**Required action:**
Your task is to copy every line of the entries that contains "state".

**The records:**
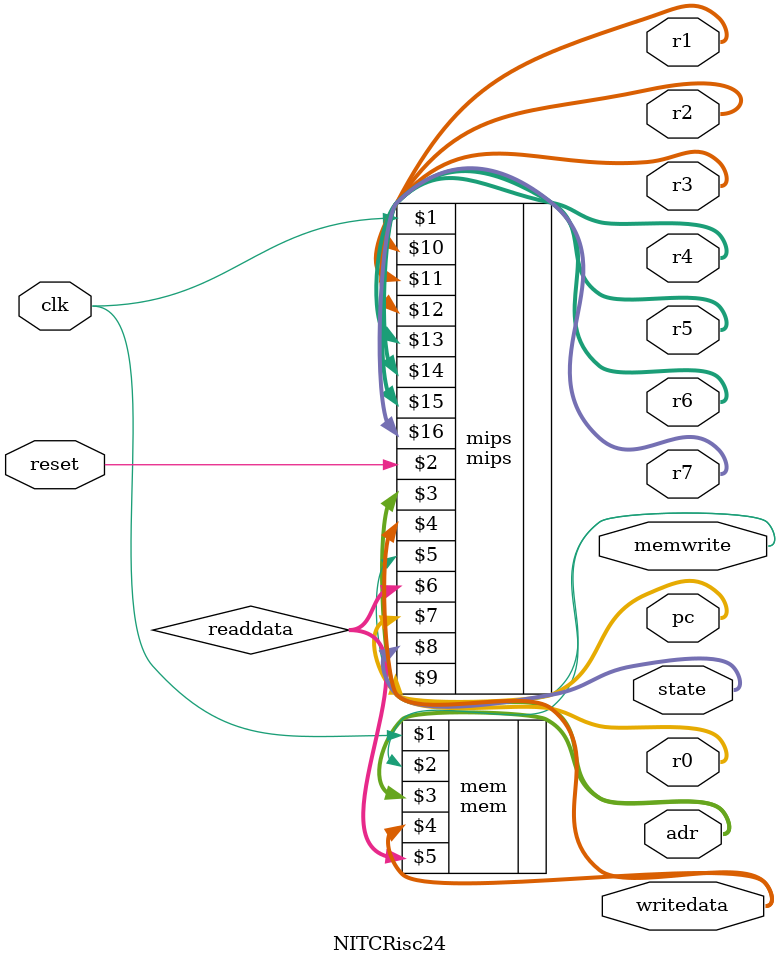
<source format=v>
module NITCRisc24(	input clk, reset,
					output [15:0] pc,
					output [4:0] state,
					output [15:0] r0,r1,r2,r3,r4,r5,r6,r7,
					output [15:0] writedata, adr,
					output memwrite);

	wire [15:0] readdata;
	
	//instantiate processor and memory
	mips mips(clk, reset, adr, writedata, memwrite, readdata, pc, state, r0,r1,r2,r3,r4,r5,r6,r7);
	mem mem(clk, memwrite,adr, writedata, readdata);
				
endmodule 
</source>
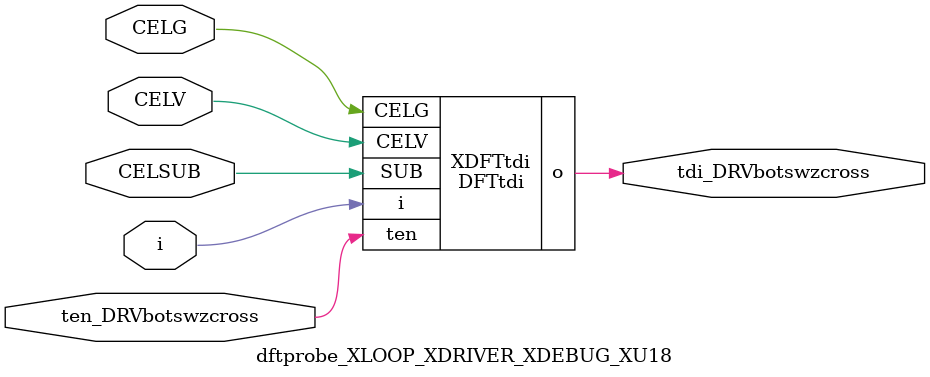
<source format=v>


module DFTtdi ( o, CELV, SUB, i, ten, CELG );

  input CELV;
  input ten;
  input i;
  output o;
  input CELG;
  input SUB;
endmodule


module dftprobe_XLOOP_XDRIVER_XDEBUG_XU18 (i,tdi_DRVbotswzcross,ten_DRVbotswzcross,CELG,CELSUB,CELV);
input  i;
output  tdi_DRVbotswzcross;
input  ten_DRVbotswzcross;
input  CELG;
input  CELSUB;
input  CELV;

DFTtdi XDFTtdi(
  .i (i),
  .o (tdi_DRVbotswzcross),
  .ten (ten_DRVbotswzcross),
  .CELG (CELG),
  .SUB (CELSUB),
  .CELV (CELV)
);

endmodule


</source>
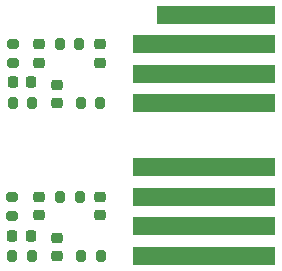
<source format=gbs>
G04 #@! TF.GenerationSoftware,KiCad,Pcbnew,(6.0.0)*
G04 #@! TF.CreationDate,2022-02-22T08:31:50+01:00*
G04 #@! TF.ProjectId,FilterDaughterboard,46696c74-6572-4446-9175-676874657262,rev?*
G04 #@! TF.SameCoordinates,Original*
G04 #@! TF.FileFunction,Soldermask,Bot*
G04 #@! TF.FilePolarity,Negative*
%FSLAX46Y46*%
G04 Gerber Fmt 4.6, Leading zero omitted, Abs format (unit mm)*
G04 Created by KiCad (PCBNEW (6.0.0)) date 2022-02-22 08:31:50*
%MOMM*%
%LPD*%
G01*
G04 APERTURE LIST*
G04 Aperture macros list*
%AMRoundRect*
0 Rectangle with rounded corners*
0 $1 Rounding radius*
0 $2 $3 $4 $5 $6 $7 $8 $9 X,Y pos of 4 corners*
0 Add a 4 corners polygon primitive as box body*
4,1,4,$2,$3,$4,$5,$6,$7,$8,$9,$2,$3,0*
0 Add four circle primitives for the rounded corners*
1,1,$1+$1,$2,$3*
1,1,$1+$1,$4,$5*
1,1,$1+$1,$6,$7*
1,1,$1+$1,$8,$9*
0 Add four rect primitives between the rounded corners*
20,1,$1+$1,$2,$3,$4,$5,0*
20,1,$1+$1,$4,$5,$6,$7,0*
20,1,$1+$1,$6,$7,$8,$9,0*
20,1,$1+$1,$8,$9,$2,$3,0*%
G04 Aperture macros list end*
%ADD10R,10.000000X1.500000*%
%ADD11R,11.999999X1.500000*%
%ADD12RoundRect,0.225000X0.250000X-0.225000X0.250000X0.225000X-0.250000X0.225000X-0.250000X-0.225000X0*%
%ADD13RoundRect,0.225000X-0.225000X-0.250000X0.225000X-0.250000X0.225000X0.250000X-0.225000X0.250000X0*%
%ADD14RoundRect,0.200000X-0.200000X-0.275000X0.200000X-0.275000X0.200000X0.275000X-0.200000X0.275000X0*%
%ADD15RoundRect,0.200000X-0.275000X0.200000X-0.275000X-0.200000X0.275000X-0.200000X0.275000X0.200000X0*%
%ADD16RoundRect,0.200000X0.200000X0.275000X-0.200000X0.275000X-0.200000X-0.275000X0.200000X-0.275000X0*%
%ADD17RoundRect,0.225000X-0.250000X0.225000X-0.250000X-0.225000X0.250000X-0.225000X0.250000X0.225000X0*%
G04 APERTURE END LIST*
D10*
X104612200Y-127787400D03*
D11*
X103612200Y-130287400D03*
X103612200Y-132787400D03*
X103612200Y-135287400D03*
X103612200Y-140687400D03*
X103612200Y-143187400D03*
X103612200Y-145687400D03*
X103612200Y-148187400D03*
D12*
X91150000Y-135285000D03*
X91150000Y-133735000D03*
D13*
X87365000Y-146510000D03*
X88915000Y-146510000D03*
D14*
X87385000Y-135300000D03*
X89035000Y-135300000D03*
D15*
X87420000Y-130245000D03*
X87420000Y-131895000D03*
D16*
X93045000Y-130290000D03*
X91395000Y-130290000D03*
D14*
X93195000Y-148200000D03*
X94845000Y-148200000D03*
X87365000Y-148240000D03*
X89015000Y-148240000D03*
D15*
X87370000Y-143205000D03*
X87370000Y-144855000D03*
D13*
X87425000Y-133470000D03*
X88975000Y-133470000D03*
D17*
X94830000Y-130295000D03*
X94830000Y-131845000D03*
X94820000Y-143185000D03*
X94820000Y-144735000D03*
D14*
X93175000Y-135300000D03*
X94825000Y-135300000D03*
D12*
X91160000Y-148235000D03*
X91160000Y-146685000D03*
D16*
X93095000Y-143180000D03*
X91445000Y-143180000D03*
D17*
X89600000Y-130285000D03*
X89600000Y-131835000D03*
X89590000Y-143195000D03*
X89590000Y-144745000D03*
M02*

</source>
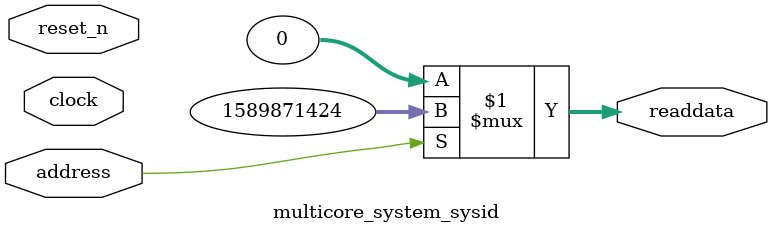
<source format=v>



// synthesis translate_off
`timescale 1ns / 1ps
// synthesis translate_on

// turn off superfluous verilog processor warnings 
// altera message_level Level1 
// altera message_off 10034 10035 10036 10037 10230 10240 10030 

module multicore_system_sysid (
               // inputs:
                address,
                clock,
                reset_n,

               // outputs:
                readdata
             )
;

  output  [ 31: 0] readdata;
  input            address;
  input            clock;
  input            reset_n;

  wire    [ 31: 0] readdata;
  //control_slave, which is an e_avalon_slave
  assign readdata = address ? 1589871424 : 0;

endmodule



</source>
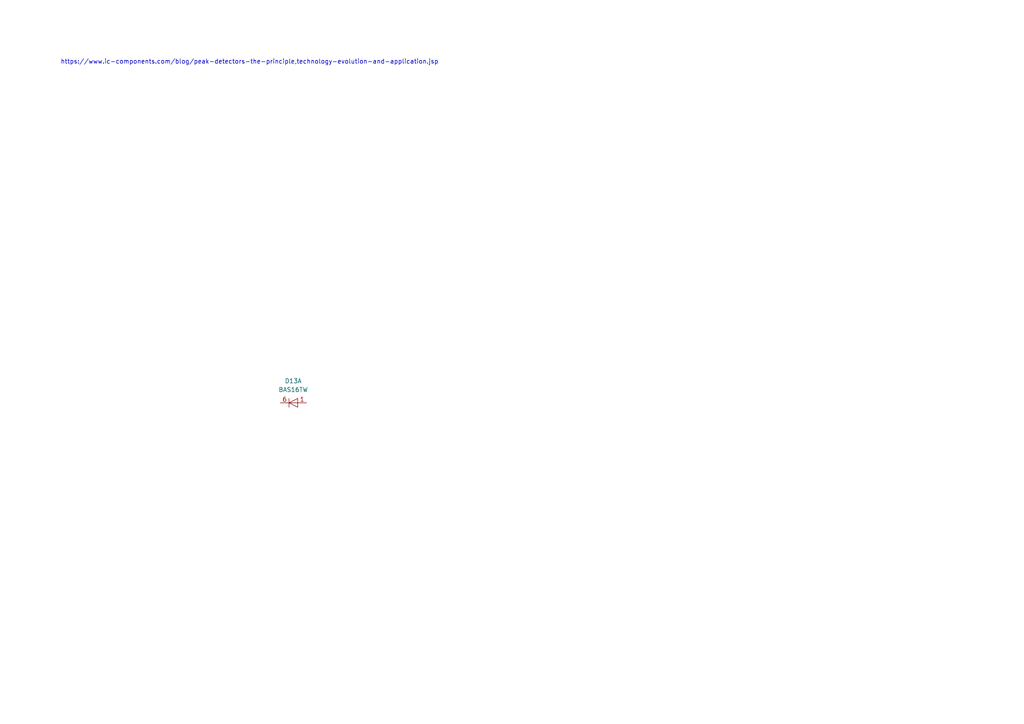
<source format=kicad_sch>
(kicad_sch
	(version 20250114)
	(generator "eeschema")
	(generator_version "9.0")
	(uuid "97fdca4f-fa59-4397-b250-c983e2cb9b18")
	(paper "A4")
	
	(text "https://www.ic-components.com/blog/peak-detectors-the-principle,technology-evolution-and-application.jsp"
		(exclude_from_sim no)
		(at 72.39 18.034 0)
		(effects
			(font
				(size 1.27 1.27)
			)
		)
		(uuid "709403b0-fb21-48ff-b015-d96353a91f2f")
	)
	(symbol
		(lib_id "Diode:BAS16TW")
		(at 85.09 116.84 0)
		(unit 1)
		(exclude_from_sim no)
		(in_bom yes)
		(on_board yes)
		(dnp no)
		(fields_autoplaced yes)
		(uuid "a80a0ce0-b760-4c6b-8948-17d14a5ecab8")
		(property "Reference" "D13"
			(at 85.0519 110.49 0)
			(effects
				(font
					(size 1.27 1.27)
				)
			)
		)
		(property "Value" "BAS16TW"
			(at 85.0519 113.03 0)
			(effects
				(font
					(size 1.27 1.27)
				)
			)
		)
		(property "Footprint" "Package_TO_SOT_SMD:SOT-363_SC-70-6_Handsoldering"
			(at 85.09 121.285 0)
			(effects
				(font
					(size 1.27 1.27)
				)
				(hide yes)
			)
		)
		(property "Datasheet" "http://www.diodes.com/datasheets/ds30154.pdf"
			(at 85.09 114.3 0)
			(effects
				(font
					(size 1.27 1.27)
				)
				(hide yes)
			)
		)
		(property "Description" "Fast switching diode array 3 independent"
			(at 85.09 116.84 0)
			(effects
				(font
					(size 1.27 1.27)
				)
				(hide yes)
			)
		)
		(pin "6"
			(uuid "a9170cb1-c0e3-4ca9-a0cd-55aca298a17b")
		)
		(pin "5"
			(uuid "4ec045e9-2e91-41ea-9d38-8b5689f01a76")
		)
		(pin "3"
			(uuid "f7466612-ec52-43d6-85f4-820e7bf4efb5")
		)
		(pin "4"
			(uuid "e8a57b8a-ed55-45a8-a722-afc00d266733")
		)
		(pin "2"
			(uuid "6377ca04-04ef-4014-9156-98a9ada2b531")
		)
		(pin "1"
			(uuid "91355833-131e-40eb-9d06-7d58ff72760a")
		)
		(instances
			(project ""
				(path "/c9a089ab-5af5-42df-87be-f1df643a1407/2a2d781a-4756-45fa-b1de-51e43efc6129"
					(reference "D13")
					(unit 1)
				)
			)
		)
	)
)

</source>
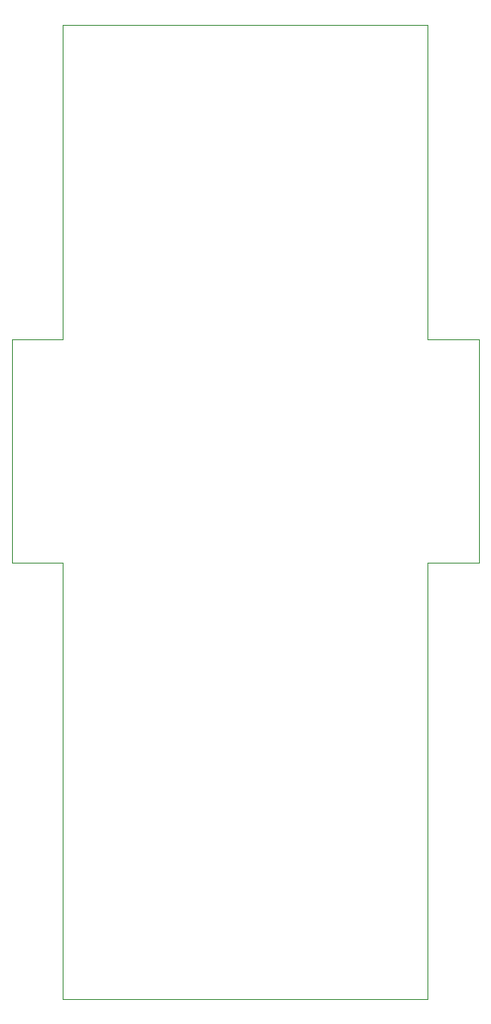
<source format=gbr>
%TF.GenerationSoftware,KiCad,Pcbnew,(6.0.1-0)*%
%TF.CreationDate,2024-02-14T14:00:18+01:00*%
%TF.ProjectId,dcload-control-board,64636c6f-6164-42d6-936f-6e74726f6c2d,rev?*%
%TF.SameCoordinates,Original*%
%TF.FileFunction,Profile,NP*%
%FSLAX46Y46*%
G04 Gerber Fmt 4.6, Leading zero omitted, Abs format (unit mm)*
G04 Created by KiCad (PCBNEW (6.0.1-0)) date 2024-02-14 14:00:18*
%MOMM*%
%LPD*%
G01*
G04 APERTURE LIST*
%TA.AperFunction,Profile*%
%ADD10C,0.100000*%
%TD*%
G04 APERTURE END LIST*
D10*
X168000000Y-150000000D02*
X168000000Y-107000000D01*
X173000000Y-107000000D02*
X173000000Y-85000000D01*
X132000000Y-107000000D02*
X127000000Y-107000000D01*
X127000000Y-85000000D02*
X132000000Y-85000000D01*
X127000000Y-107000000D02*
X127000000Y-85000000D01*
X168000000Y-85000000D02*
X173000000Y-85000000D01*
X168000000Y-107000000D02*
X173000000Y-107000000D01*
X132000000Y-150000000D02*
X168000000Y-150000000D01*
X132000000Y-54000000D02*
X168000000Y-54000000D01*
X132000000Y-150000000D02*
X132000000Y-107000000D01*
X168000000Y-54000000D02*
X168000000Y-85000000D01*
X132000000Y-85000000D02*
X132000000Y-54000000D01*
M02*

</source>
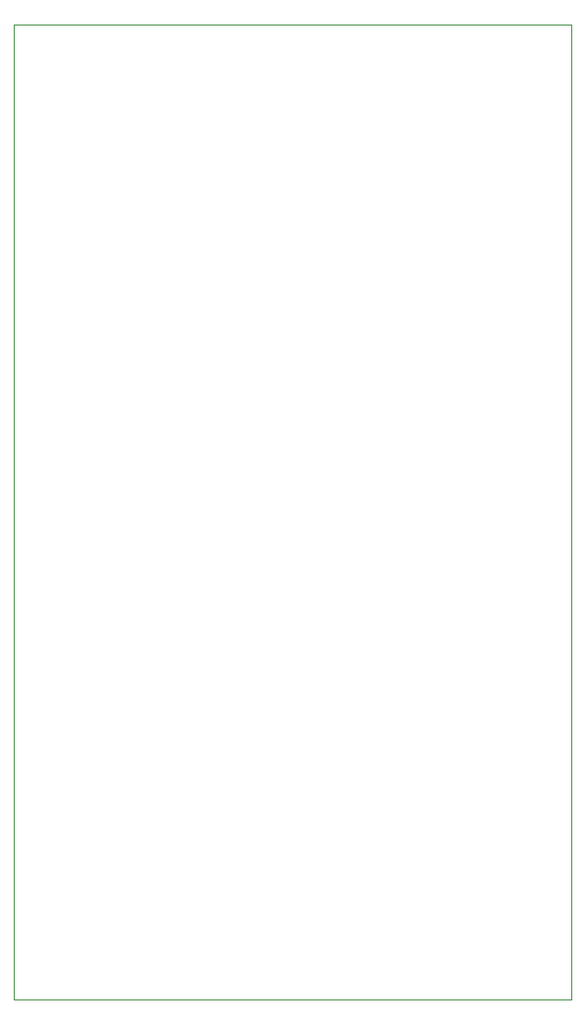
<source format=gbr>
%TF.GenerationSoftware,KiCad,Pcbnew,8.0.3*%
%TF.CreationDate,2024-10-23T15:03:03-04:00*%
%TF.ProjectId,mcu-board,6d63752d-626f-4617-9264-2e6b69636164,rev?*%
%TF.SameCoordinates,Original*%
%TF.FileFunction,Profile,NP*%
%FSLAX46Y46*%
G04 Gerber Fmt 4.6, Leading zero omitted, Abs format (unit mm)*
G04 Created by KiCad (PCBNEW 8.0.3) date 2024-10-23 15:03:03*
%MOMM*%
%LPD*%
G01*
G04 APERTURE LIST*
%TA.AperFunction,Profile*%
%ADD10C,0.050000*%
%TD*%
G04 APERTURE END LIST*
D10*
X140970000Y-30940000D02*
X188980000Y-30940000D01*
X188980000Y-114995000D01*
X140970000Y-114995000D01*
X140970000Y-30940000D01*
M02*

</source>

**Expected output:**
					output [4:0] state,
	mips mips(clk, reset, adr, writedata, memwrite, readdata, pc, state, r0,r1,r2,r3,r4,r5,r6,r7);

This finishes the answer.